Bonus Poker Deluxe requires a little tinkering with strategy
By John Grochowski
When it comes to casino games, my wife Marcy is risk averse. She likes playing video poker on the software I’ve installed on a couple of computers at home, but the thought of betting $1.25 at a time on a quarter machine makes her blanch.
When we’re in a casino together, we always reserve time to play next to each other. Usually, that involves picking a couple of penny slots. She knows they have lower payback percentages than video poker games, but she’s a lot happier risking 30 or 40 cents at a time than $1.25.
That happened one January day in a casino that had full-pay 9-6 Bonus Poker Deluxe. Marcy plays enough video poker on the computer that she knows each game and each pay table brings its own expert strategy. She has good command of Jacks or Better strategy, but had never played Bonus Poker Deluxe.
“What do I need to do different here,” she asked as soon as we sat down.
My response: “Not much.”
There are some games in which we can lope along with Jacks or Better strategy with minimal tinkering. Bonus Poker Deluxe is one of those. The full-pay 9-6 version, paying 9-for-1 on full houses and 6-for-1 on flushes, returns 99.64 percent with expert play. Using 9-6 Jacks or Better strategy on the game drops the return only three-hundredths of a percent, to 99.61 percent. The more common 8-6 Bonus Poker Deluxe returns 98.49 percent, and expert play is identical to strategy for 9-6 BPD.
I remember well the first time I encountered BPD. It was in Las Vegas in the early 1990s. I was used to Jacks or Better, Deuces Wild and Bonus Poker, “Deluxe” was new. After about 15 minutes, I was ready to move to something more familiar. My money seemed to be disappearing fast.
There’s a reason for that. Two-pair hands pay only 1-for-1 instead of the 2-for-1 you get on Jacks or Better, and as a common payer, that makes a huge difference in volatility.
On the plus side is a rise in four of a kind returns, and that’s the reason players love this game. On Jacks or Better, all quads pay 25-for-1, or 125 coins for a five-coin wager. On BPD, all quads pay 80-for-1, or 400 coins for a five-coin wager.That’s the “Bonus Deluxe” part.
The two-pair payoff is the change that drives the minor strategy differences in this game. Because the drop in two-pair payoffs limit the value of complete redraws, we chase more inside straights in BPD.
In Bonus Poker Deluxe, we draw one-card to four-card inside straights if there are no high cards in the hand, such as 9-7-6-5 of mixed suits. That’s something we don’t do in Jacks or Better. If there are high cards in the hand, we have a different cutoff point than in Jacks or Better.
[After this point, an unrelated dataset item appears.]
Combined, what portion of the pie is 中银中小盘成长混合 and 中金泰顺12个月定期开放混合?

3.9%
In JOB, we draw to inside straights only if they contain at least three high cards, Jack or higher.
We also draw one card to four-card inside straights if there are no high cards in the hand—something we don’t do in Jacks or Better.
Concentrating more of the payoff in the rarer four-of-a-kind hands makes BPD a more volatile game than Jacks or Better. There’s the opportunity for bigger wins when the quads are coming, but also faster losses because the payoffs on common two-pairs aren’t high enough to ease losing streaks.
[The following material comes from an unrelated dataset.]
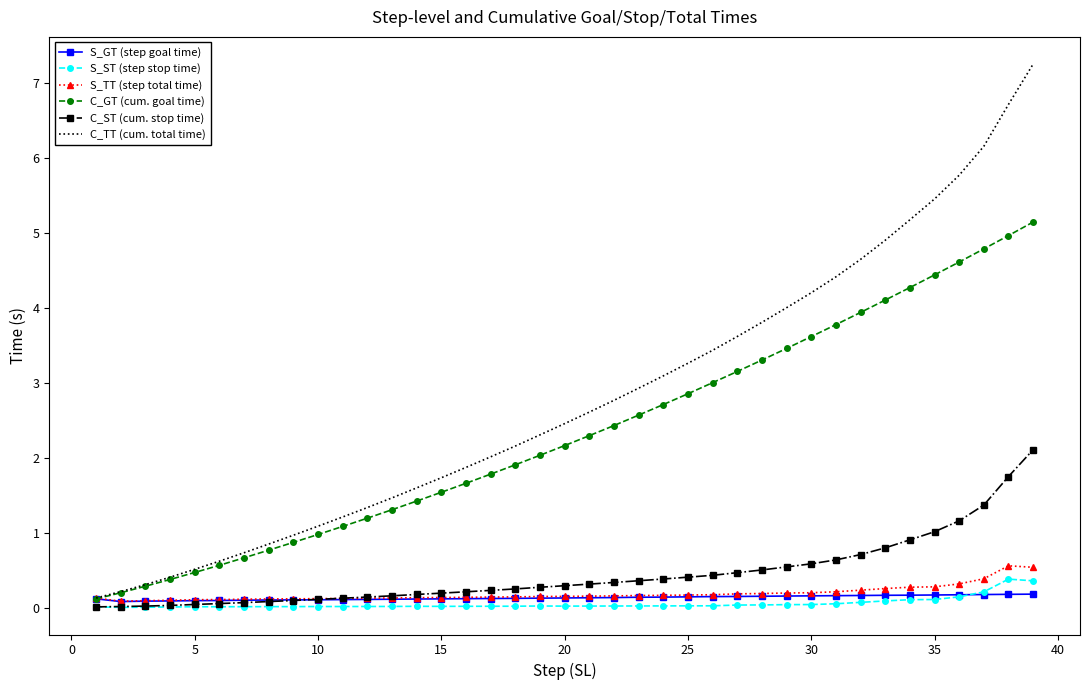

Which series has the largest range (max minus min)?

C_TT (cum. total time)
For a 95 percent chance of remaining in action after 10 hours of play on a quarter machine at full-pay 9-6 Bonus Poker Deluxe, you need a $770 bankroll, higher than the $450 on 9-6 Jacks or Better, but lower than the $885 on 9-6 Double Double Bonus. Drop down a level to 8-6 BPD—a much easier game to find in many markets—and the bankroll requirement rises to $831.
Let’s try some sample hands, and use 8-6 BPD as our touchstone instead of the rarer 9-6 version:
Hold K-Q-10-9. If you hold K-Q, there are 16,125 possible draws, and your most frequent winner will be a high pair, with 5,022 possible draws. Your next most frequent winner will be two pairs, with 711 possibilities. Those 711 mean more to us in games that pay 2-for-1 on two pairs than they do in BPD. The bottom line is that in 8-6 Bonus Deluxe, we’ll get back an average of 2.34 coins per five coins wagered if you hold K-Q-10-9 and only 2.23 if you hold K-Q and discard the rest.
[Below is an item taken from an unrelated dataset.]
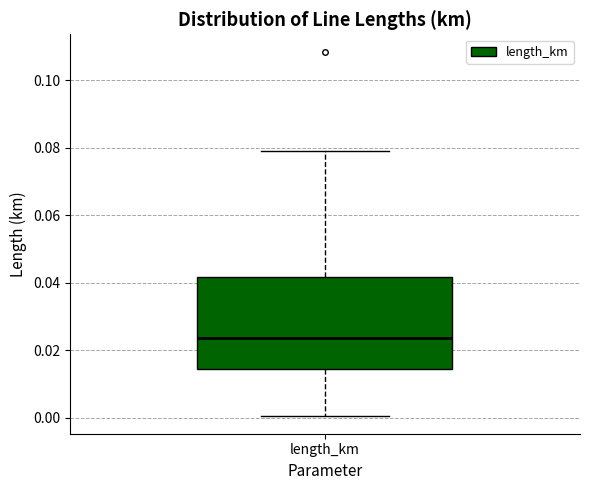

Transcribe this box plot: give where the median line is, the range the box spans, and where the two whiskers end, as read against the y-axis. The values are not printed on the chart, so give them approximately, as read against the axis.

median 0.024, box 0.014 to 0.042, whiskers 0.000 to 0.080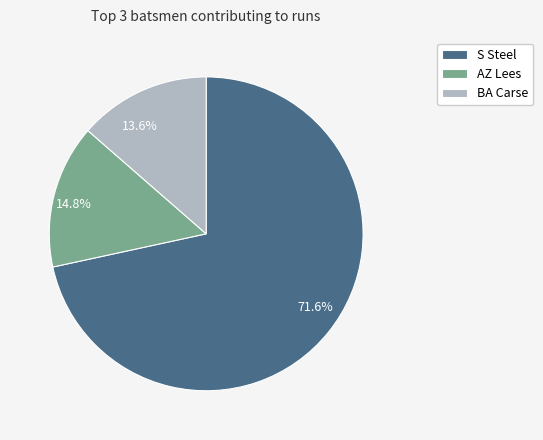

Between 71.6% and 13.6%, which is larger?

71.6%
There are fewer chances to draw a high pair to get our money back when there’s only one high card in the mix. The average return of 2.18 coins for holding the lone queen betters the 2.02 on Q-10-9-8.
With no high cards in the hand, we’re back to drawing to the inside straight. The low return on two pairs limits the value of a complete redraw. So we hold 10-9-7-6, instead of tossing the lot, as we would in Jacks or Better or Bonus Poker. In 8-6 BPD, the average return is 1.7 coins on holding those 4 vs. 1.61 on the redraw.